People have been trying to make excuses for the failure of Katie Couric to increase ratings by drawing attention away from her to Brian Williams. The story being stated points out that Couric has lost 40 percent less viewers than Williams has since the time she was hired to anchor CBS (CBS-A) News.
From an advertising viewpoint, it really doesn't matter, as advertisers view the three newscasts as one. The reason why is they all have the same demographic, which averages about 60 years in age. Because there's no difference, they simply buy it as if it was a bloc, rather than looking at them as individual buys. In other words, the newcasts are commodities from that standpoint.
While the number of viewers will dictate the price for the individual networks, overall they are looked at as the same.

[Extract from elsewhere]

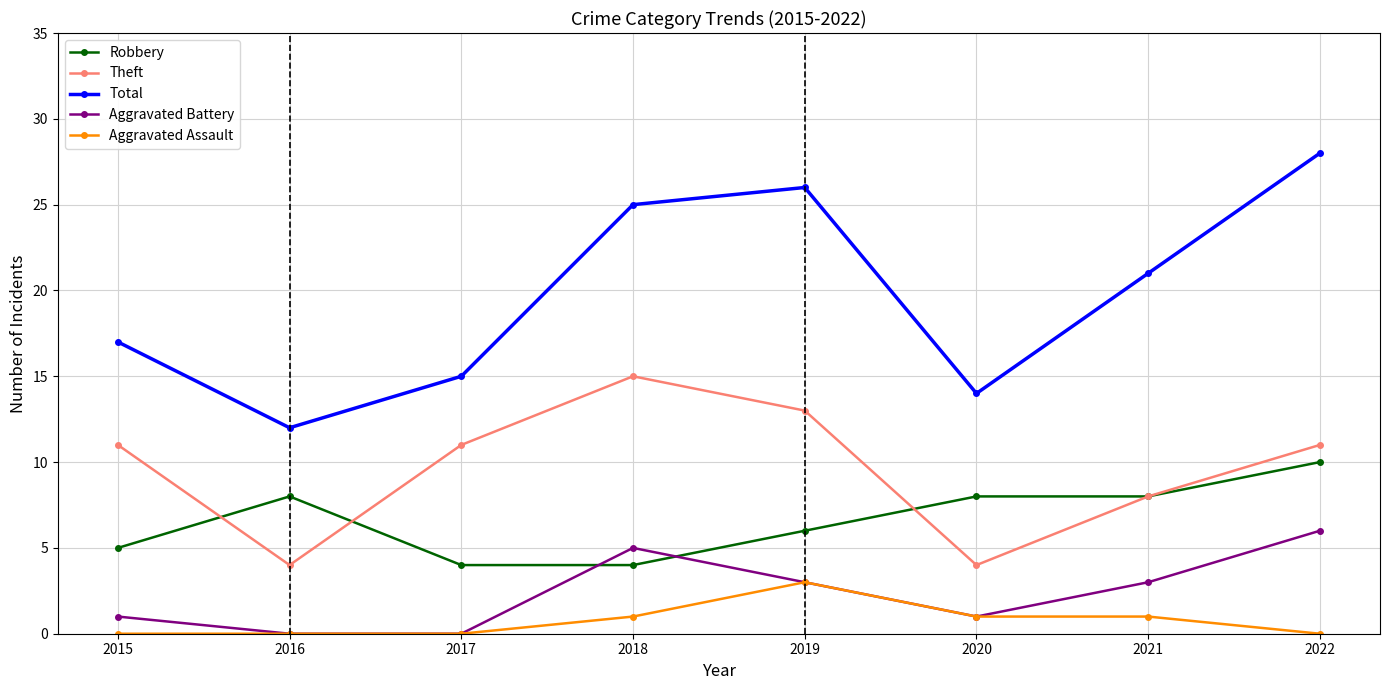

At which label does Total reach its peak?

2022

The point is, advertisers don't care who's reading the lines to the viewers. The entire market pretty much stays the same at about 24 million, no matter who sits in the chairs. All that happens is when anchors are changed, viewers may gravitate toward another channel. For advertisers it's irrelevant.

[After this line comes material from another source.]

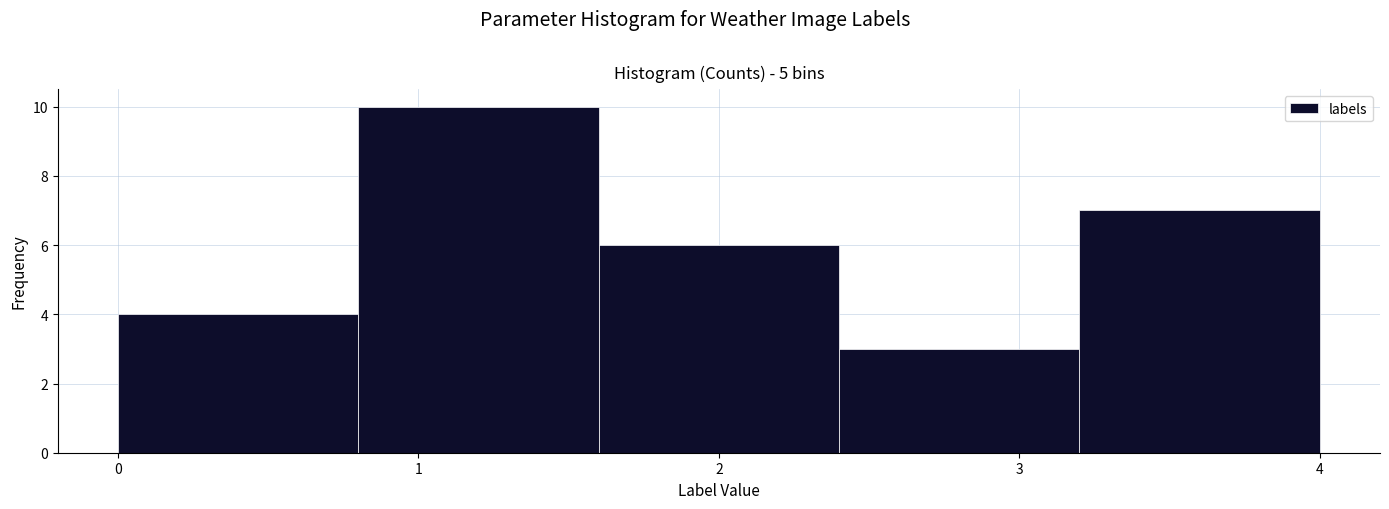

Which range on the x-axis has the tallest bar?

0.8 to 1.6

The hiring of Couric with the thought that she would draw more viewers to watch the news at that time of day was based upon faulty assumptions and research. People are consuming their news much more online these days, and prefer it that way. Trying to add what they thought was a superstar to the mix was never going to change the way people were going to get their news.
CBS deserves what they got because of what to me was over-marketing Couric, giving her the huge salary, and bringing in her entourage, which caused a lot of resentment among workers.

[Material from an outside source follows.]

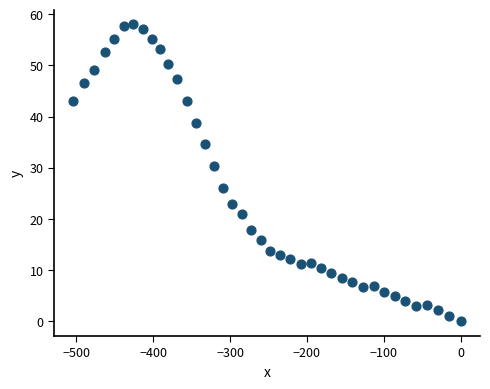

What is the range of X values (max minus min)?

503.9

From a business standpoint, this was always a bad move, similar to the outrageous deals made by the satellite radio companies with celebrities that have resulted in such poor financial performance.
The idea that it isn't poor Katie's fault and people continually writing to stick up for her is misplaced. She was a big girl when she signed the deal, and should have known what she was stepping into. Nothing will hurt her though, she's going to get paid her $15 million-a-year.
When you come down to it, Katie deserves every bit of the scrutiny she's getting. Brian Williams and Charles Gibson don't make anywhere near the money she's making, and they draw a far larger audience. If CBS and Couric had no plan in place, or the data to back it up to increase viewer numbers, they deserve every bit of the criticism they recieve.
Hopefully the industry has learned they don't need superstars to read the ticker. Even though CBS will get their advertising money by default, their ROI for the newscast will be far less than their competitors who remained much more fiscally responsible.